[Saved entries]
================================
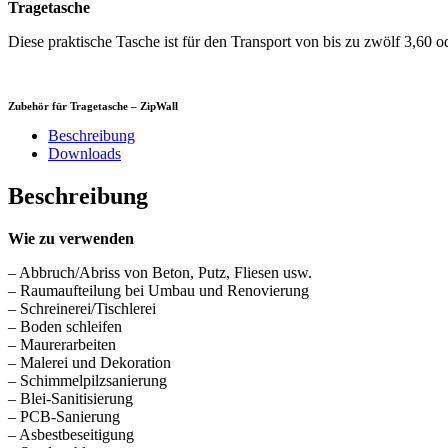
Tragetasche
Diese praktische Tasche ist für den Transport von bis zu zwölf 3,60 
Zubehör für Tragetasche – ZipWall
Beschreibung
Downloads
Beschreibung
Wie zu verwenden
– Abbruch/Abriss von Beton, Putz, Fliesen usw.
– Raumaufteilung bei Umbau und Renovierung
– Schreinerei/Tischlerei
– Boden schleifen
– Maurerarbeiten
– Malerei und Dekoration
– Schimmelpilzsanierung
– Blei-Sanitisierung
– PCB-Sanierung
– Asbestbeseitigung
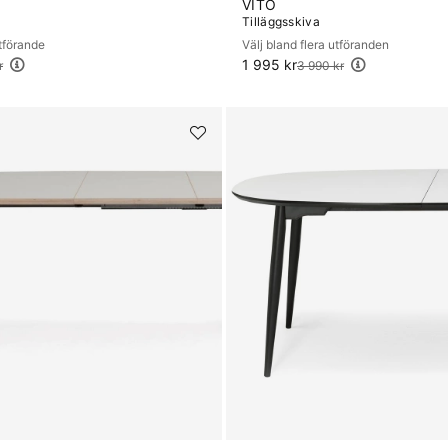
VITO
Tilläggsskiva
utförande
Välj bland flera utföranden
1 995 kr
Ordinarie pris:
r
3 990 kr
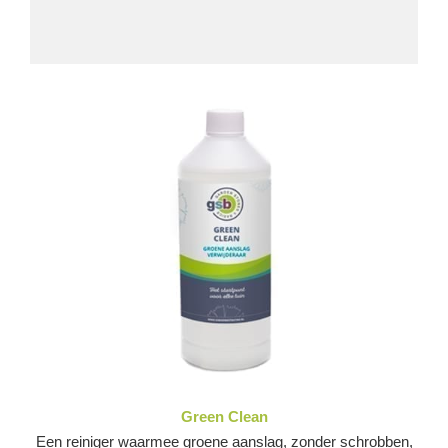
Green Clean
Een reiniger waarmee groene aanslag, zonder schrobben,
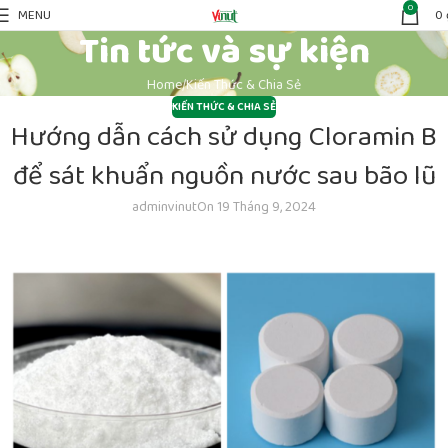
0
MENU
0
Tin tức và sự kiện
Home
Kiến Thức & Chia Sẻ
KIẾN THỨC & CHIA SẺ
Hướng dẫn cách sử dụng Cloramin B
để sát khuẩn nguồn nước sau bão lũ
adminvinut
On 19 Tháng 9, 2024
================================
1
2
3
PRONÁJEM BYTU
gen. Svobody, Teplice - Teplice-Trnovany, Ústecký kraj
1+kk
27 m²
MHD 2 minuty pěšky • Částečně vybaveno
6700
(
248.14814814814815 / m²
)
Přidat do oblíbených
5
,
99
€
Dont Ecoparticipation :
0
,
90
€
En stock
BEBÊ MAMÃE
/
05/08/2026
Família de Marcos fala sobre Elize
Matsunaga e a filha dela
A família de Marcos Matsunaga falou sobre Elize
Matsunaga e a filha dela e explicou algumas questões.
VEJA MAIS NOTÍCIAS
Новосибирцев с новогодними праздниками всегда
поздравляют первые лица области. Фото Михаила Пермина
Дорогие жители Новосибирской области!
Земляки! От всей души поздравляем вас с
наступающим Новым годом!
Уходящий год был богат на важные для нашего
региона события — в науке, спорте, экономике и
================================
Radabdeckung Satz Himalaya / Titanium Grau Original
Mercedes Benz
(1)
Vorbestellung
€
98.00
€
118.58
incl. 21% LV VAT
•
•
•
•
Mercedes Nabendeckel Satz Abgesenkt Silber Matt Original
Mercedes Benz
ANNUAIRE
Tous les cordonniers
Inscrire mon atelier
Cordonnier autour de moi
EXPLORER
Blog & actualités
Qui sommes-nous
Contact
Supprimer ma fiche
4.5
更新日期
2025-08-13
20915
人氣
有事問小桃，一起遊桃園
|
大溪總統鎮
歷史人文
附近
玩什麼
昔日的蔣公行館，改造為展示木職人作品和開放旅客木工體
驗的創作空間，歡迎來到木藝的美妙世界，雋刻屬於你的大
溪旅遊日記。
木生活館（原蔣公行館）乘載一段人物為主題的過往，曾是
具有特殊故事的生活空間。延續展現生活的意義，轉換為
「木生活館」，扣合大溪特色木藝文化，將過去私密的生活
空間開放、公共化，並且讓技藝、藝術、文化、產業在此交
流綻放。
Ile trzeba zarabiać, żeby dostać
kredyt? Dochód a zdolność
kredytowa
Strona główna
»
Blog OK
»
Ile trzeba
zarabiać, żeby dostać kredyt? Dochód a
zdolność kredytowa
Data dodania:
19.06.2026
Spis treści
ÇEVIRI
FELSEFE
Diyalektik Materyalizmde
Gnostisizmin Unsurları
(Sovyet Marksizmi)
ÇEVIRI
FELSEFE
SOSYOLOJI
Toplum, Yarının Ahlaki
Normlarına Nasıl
================================
_Task brief_:
Format everything in the entries, from the line containing "Green Clean" down through the line containing "On 19 Tháng 9, 2024", as a numbered list, including both of those lines. Skip any blank lines and leave the pictures out.

_Final answer_:
1. Green Clean
2. Een reiniger waarmee groene aanslag, zonder schrobben,
3. 0
4. MENU
5. 0
6. Tin tức và sự kiện
7. Home
8. Kiến Thức & Chia Sẻ
9. KIẾN THỨC & CHIA SẺ
10. Hướng dẫn cách sử dụng Cloramin B
11. để sát khuẩn nguồn nước sau bão lũ
12. adminvinut
13. On 19 Tháng 9, 2024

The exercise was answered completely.